Recorded data section start
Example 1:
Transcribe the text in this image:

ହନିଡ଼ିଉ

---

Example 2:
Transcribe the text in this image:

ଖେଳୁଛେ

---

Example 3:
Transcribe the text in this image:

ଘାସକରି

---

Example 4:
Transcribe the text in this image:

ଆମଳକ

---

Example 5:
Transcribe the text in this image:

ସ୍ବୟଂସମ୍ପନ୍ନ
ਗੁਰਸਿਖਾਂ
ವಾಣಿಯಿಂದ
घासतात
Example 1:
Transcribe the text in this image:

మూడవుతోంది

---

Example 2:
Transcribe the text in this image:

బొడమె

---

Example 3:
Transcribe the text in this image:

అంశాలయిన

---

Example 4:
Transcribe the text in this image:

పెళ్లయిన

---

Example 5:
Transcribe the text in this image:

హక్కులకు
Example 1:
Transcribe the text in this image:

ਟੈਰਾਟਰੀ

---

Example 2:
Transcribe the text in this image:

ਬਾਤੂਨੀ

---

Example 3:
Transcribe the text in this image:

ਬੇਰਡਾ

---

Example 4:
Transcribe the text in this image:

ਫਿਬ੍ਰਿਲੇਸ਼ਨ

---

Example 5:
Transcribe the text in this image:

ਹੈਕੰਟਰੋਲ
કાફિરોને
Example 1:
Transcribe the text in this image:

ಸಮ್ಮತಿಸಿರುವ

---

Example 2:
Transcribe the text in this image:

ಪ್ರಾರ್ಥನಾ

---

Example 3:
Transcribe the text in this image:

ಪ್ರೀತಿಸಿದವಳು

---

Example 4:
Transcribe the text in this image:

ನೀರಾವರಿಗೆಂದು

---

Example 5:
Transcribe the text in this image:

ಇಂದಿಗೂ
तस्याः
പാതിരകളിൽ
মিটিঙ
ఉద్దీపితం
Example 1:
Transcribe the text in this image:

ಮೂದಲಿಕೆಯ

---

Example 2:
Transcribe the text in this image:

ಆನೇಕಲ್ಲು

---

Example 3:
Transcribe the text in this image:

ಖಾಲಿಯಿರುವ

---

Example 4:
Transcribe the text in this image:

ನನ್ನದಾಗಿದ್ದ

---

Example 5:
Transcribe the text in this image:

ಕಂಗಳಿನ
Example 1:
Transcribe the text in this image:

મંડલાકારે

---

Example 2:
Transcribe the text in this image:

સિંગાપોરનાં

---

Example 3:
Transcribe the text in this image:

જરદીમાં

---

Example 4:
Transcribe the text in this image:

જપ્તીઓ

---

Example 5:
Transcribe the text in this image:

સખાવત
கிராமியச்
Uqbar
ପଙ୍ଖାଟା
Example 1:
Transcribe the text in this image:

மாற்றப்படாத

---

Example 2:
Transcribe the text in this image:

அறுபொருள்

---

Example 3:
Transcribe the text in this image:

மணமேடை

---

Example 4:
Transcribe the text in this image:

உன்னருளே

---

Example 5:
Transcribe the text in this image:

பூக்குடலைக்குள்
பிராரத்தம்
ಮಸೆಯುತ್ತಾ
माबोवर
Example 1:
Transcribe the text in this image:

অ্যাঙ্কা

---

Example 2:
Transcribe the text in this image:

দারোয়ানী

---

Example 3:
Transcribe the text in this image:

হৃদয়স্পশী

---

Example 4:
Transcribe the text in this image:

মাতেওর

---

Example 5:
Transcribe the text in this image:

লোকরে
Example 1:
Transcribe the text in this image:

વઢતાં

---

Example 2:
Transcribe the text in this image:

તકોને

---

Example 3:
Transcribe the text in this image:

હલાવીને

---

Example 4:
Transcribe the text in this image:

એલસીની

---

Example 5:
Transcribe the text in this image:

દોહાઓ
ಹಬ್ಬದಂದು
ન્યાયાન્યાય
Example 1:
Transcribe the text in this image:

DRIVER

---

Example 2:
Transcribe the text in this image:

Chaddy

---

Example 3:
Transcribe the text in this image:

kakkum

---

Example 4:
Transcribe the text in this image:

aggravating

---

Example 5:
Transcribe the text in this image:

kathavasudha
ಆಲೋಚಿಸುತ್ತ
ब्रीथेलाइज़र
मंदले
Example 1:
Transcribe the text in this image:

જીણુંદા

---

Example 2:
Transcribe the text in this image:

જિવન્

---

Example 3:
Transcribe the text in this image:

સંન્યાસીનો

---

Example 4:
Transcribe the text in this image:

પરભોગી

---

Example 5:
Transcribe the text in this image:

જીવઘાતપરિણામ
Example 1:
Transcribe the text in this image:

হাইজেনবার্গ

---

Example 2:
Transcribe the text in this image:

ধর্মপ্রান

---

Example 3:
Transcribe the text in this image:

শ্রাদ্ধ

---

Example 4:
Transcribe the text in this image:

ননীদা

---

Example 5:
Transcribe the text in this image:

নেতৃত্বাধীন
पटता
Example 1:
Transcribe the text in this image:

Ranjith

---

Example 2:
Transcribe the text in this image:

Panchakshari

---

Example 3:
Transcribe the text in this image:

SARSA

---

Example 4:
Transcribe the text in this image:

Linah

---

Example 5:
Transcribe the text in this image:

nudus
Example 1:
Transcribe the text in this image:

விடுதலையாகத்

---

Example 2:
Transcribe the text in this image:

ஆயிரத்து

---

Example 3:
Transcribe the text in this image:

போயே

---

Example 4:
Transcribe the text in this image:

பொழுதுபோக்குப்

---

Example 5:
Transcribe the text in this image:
Recorded data section end
● Your task: Transcribe all records exactly as written.

● Result for this exercise:
Example 1:
Transcribe the text in this image:

ହନିଡ଼ିଉ

---

Example 2:
Transcribe the text in this image:

ଖେଳୁଛେ

---

Example 3:
Transcribe the text in this image:

ଘାସକରି

---

Example 4:
Transcribe the text in this image:

ଆମଳକ

---

Example 5:
Transcribe the text in this image:

ସ୍ବୟଂସମ୍ପନ୍ନ
ਗੁਰਸਿਖਾਂ
ವಾಣಿಯಿಂದ
घासतात
Example 1:
Transcribe the text in this image:

మూడవుతోంది

---

Example 2:
Transcribe the text in this image:

బొడమె

---

Example 3:
Transcribe the text in this image:

అంశాలయిన

---

Example 4:
Transcribe the text in this image:

పెళ్లయిన

---

Example 5:
Transcribe the text in this image:

హక్కులకు
Example 1:
Transcribe the text in this image:

ਟੈਰਾਟਰੀ

---

Example 2:
Transcribe the text in this image:

ਬਾਤੂਨੀ

---

Example 3:
Transcribe the text in this image:

ਬੇਰਡਾ

---

Example 4:
Transcribe the text in this image:

ਫਿਬ੍ਰਿਲੇਸ਼ਨ

---

Example 5:
Transcribe the text in this image:

ਹੈਕੰਟਰੋਲ
કાફિરોને
Example 1:
Transcribe the text in this image:

ಸಮ್ಮತಿಸಿರುವ

---

Example 2:
Transcribe the text in this image:

ಪ್ರಾರ್ಥನಾ

---

Example 3:
Transcribe the text in this image:

ಪ್ರೀತಿಸಿದವಳು

---

Example 4:
Transcribe the text in this image:

ನೀರಾವರಿಗೆಂದು

---

Example 5:
Transcribe the text in this image:

ಇಂದಿಗೂ
तस्याः
പാതിരകളിൽ
মিটিঙ
ఉద్దీపితం
Example 1:
Transcribe the text in this image:

ಮೂದಲಿಕೆಯ

---

Example 2:
Transcribe the text in this image:

ಆನೇಕಲ್ಲು

---

Example 3:
Transcribe the text in this image:

ಖಾಲಿಯಿರುವ

---

Example 4:
Transcribe the text in this image:

ನನ್ನದಾಗಿದ್ದ

---

Example 5:
Transcribe the text in this image:

ಕಂಗಳಿನ
Example 1:
Transcribe the text in this image:

મંડલાકારે

---

Example 2:
Transcribe the text in this image:

સિંગાપોરનાં

---

Example 3:
Transcribe the text in this image:

જરદીમાં

---

Example 4:
Transcribe the text in this image:

જપ્તીઓ

---

Example 5:
Transcribe the text in this image:

સખાવત
கிராமியச்
Uqbar
ପଙ୍ଖାଟା
Example 1:
Transcribe the text in this image:

மாற்றப்படாத

---

Example 2:
Transcribe the text in this image:

அறுபொருள்

---

Example 3:
Transcribe the text in this image:

மணமேடை

---

Example 4:
Transcribe the text in this image:

உன்னருளே

---

Example 5:
Transcribe the text in this image:

பூக்குடலைக்குள்
பிராரத்தம்
ಮಸೆಯುತ್ತಾ
माबोवर
Example 1:
Transcribe the text in this image:

অ্যাঙ্কা

---

Example 2:
Transcribe the text in this image:

দারোয়ানী

---

Example 3:
Transcribe the text in this image:

হৃদয়স্পশী

---

Example 4:
Transcribe the text in this image:

মাতেওর

---

Example 5:
Transcribe the text in this image:

লোকরে
Example 1:
Transcribe the text in this image:

વઢતાં

---

Example 2:
Transcribe the text in this image:

તકોને

---

Example 3:
Transcribe the text in this image:

હલાવીને

---

Example 4:
Transcribe the text in this image:

એલસીની

---

Example 5:
Transcribe the text in this image:

દોહાઓ
ಹಬ್ಬದಂದು
ન્યાયાન્યાય
Example 1:
Transcribe the text in this image:

DRIVER

---

Example 2:
Transcribe the text in this image:

Chaddy

---

Example 3:
Transcribe the text in this image:

kakkum

---

Example 4:
Transcribe the text in this image:

aggravating

---

Example 5:
Transcribe the text in this image:

kathavasudha
ಆಲೋಚಿಸುತ್ತ
ब्रीथेलाइज़र
मंदले
Example 1:
Transcribe the text in this image:

જીણુંદા

---

Example 2:
Transcribe the text in this image:

જિવન્

---

Example 3:
Transcribe the text in this image:

સંન્યાસીનો

---

Example 4:
Transcribe the text in this image:

પરભોગી

---

Example 5:
Transcribe the text in this image:

જીવઘાતપરિણામ
Example 1:
Transcribe the text in this image:

হাইজেনবার্গ

---

Example 2:
Transcribe the text in this image:

ধর্মপ্রান

---

Example 3:
Transcribe the text in this image:

শ্রাদ্ধ

---

Example 4:
Transcribe the text in this image:

ননীদা

---

Example 5:
Transcribe the text in this image:

নেতৃত্বাধীন
पटता
Example 1:
Transcribe the text in this image:

Ranjith

---

Example 2:
Transcribe the text in this image:

Panchakshari

---

Example 3:
Transcribe the text in this image:

SARSA

---

Example 4:
Transcribe the text in this image:

Linah

---

Example 5:
Transcribe the text in this image:

nudus
Example 1:
Transcribe the text in this image:

விடுதலையாகத்

---

Example 2:
Transcribe the text in this image:

ஆயிரத்து

---

Example 3:
Transcribe the text in this image:

போயே

---

Example 4:
Transcribe the text in this image:

பொழுதுபோக்குப்

---

Example 5:
Transcribe the text in this image:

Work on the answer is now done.